- WHAT IS BEING ASKED
Extend the discussion of the Washington Post poll of registered voters by writing the next comment that follows the last one shown.

- GIVEN PASSAGE

Posted on 09/06/2016 6:17:20 AM PDT by TheRef
The Washington Post commissioned a poll of all registered voters and decided to draw conclusions about who holds an electoral advantage from the results. The problem for the Washington Post, and they undoubtedly know this, is that polls of all registered voters always heavily favor Democrats and skew the results in such a way that they are ineffective in determining a likely winner. It may be useful in determining public opinion of all registered voters, but who cares about that when we are talking about who will actually win?
(Excerpt) Read more at politicalref.com ...
Trump has barely begun.
And Hillary is declining fast.
The debates will be highly entertaining.
The phone poll of today doesn’t mean the same thing as the phone poll of yesterday. The land line phone is increasingly the exception rather than the rule, with the cell phone able to do almost everything it could plus far more. Yet, how many people list their cell phones in the phone book?
Nothing new here. The Compost has been poll lying for decades to support their rat candidates.

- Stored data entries
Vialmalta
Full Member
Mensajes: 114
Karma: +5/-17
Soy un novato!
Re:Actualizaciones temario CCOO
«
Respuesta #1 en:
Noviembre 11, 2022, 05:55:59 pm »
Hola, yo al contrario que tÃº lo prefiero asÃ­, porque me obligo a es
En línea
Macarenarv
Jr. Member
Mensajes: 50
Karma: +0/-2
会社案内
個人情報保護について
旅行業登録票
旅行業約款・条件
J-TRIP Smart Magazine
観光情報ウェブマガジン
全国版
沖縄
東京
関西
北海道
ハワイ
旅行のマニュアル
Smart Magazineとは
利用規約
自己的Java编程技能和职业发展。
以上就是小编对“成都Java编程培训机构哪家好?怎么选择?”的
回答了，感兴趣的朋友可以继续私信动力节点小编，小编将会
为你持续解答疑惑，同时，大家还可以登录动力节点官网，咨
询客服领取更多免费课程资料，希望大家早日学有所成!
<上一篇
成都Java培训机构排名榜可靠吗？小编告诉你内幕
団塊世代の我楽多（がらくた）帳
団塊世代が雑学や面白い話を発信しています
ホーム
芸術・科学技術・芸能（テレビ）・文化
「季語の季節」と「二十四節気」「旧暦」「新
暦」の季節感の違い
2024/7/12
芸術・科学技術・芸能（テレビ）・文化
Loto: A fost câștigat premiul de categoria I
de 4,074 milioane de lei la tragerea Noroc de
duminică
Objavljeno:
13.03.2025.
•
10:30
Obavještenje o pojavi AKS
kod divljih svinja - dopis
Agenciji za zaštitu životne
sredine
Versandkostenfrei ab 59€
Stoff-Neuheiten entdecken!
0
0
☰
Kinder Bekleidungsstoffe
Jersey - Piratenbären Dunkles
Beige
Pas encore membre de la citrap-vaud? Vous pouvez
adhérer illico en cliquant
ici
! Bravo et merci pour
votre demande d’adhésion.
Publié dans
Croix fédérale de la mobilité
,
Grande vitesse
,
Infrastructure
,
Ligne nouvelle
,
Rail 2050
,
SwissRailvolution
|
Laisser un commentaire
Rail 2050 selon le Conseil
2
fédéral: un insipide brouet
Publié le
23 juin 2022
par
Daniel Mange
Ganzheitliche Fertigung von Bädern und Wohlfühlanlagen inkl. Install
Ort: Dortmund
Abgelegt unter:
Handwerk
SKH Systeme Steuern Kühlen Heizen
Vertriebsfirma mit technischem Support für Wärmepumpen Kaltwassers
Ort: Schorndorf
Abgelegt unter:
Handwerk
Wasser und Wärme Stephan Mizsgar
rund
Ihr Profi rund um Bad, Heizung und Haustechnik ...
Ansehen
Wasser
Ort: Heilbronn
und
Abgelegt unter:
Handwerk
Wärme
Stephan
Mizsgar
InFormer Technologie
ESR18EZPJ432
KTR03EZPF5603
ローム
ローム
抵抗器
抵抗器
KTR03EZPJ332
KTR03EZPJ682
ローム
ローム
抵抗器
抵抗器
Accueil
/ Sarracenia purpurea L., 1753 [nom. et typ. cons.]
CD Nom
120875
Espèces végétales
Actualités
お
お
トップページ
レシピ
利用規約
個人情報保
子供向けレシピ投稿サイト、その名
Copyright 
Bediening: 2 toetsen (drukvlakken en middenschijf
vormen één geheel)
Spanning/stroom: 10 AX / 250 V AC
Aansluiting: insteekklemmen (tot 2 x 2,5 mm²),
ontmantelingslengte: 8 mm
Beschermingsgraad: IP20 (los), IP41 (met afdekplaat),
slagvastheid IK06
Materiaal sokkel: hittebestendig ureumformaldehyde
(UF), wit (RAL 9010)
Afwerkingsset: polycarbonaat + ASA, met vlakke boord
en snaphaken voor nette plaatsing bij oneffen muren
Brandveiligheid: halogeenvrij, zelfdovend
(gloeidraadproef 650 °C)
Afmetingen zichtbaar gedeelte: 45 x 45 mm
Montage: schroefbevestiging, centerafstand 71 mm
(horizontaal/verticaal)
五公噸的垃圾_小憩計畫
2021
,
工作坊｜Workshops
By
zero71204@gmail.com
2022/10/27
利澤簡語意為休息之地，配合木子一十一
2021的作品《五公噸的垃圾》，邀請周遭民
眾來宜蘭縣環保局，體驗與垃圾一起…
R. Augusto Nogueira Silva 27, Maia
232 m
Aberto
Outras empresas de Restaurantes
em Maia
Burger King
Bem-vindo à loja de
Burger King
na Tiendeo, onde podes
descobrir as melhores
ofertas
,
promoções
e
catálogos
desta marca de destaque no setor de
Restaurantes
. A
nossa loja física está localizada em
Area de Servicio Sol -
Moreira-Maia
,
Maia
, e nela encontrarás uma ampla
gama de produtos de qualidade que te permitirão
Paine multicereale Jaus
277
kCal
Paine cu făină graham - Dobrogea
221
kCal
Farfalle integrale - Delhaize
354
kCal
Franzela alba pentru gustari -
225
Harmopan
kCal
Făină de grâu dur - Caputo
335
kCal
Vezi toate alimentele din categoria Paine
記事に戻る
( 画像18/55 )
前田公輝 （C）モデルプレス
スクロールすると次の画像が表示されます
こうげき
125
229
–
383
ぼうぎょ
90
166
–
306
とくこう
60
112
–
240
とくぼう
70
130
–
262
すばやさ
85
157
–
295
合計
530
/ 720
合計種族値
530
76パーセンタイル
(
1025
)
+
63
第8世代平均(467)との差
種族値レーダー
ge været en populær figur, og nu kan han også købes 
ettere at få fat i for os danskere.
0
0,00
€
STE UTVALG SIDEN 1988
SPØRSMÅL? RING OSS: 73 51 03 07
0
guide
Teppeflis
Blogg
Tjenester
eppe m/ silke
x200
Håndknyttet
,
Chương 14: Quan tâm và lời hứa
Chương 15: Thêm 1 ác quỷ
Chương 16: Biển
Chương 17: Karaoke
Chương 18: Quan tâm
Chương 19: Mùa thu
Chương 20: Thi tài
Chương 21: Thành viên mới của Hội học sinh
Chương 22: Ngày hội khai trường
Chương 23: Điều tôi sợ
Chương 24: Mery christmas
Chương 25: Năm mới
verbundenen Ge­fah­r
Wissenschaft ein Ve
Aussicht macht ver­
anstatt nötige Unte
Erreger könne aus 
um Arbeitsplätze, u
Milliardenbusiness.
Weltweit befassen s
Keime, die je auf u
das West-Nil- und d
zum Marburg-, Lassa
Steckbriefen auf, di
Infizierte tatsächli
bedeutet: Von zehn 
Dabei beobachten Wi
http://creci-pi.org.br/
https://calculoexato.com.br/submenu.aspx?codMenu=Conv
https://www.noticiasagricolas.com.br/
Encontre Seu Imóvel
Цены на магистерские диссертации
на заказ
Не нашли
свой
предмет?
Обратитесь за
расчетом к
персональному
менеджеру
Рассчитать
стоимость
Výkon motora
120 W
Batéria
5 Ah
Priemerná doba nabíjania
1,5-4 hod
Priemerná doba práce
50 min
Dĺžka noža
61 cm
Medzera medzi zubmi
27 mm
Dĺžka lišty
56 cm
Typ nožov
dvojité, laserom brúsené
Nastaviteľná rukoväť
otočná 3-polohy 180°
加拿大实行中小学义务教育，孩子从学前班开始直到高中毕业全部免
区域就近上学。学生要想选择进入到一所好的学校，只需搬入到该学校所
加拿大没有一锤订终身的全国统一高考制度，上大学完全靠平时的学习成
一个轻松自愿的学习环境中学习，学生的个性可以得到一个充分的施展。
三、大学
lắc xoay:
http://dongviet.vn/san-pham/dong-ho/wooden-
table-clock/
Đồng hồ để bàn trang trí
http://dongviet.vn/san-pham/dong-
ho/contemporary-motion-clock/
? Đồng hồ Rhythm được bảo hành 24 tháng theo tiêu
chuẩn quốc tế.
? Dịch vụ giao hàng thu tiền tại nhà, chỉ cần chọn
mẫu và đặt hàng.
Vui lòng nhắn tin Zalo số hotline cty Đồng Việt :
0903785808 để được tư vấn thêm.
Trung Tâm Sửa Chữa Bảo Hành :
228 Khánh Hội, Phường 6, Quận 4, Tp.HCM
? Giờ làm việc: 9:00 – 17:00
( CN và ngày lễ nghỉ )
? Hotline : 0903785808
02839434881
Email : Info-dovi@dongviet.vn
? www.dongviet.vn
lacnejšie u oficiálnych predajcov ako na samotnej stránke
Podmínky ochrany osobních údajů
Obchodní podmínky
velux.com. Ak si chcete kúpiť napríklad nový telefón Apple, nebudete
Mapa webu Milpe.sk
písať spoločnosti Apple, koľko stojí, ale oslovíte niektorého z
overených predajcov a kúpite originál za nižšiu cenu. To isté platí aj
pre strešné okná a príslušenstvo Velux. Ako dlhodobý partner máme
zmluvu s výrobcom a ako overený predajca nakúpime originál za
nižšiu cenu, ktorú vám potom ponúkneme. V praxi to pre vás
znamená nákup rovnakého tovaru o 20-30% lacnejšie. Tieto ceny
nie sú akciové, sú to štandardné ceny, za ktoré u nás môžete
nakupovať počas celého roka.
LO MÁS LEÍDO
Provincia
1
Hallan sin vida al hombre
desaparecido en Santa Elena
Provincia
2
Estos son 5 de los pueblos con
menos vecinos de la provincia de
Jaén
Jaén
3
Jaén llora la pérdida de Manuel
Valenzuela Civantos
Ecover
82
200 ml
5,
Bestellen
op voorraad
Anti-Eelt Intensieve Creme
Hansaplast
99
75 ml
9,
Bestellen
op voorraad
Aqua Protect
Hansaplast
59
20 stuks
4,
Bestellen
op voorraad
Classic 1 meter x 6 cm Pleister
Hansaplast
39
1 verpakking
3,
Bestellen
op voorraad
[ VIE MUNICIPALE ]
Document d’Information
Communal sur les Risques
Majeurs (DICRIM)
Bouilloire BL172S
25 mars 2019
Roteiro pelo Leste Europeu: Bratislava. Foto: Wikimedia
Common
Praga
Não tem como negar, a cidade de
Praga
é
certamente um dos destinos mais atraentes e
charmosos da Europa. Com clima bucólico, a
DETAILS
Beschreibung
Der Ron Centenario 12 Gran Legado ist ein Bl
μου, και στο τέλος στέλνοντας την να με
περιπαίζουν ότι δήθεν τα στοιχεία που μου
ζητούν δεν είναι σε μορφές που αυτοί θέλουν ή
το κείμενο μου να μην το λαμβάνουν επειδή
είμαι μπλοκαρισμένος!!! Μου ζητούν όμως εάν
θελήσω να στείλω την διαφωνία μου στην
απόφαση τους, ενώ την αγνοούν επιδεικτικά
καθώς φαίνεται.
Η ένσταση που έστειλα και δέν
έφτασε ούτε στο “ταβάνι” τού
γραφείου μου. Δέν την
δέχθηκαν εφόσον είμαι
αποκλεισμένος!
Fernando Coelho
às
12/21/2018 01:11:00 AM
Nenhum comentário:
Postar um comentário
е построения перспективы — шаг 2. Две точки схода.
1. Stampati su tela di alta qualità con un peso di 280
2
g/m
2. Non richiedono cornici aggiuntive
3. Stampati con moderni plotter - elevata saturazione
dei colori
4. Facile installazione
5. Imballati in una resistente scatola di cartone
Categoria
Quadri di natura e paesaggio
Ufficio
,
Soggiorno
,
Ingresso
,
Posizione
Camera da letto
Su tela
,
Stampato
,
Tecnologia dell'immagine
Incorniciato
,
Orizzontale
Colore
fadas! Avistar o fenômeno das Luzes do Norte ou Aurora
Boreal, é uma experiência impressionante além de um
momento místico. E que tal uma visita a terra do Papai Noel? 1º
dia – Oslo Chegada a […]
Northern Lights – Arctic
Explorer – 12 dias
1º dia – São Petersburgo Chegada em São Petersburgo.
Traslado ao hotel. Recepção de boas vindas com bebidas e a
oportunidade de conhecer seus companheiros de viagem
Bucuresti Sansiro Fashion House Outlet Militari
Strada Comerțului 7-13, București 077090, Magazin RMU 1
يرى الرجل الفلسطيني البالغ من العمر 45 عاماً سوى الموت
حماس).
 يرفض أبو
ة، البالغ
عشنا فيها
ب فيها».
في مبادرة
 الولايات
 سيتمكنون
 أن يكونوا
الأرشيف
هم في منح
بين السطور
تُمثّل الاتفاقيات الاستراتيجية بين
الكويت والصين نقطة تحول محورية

- TASK RESPONSE
Special Report
How Carter Beat Reagan
Washington Post admits polling was “in-kind contribution”; New York Times agenda polling.
By Jeffrey Lord 9.25.12
Dick Morris is right.
Here’s something Dick Morris doesn’t mention. And he’s charitable.
Remember when Jimmy Carter beat Ronald Reagan in 1980?
That’s right. Jimmy Carter beat Ronald Reagan in 1980.
In a series of nine stories in 1980 on “Crucial States” — battleground states as they are known today — the New York Times repeatedly told readers then-President Carter was in a close and decidedly winnable race with the former California governor. And used polling data from the New York Times/CBS polls to back up its stories.
Four years later, it was the Washington Post that played the polling game — and when called out by Reagan campaign manager Ed Rollins a famous Post executive called his paper’s polling an “in-kind contribution to the Mondale campaign.” Mondale, of course, being then-President Reagan’s 1984 opponent and Carter’s vice president.
All of which will doubtless serve as a reminder of just how blatantly polling data is manipulated by liberal media — used essentially as a political weapon to support the liberal of the moment, whether Jimmy Carter in 1980, Walter Mondale in 1984 — or Barack Obama in 2012.
First the Times in 1980 and how it played the polling game.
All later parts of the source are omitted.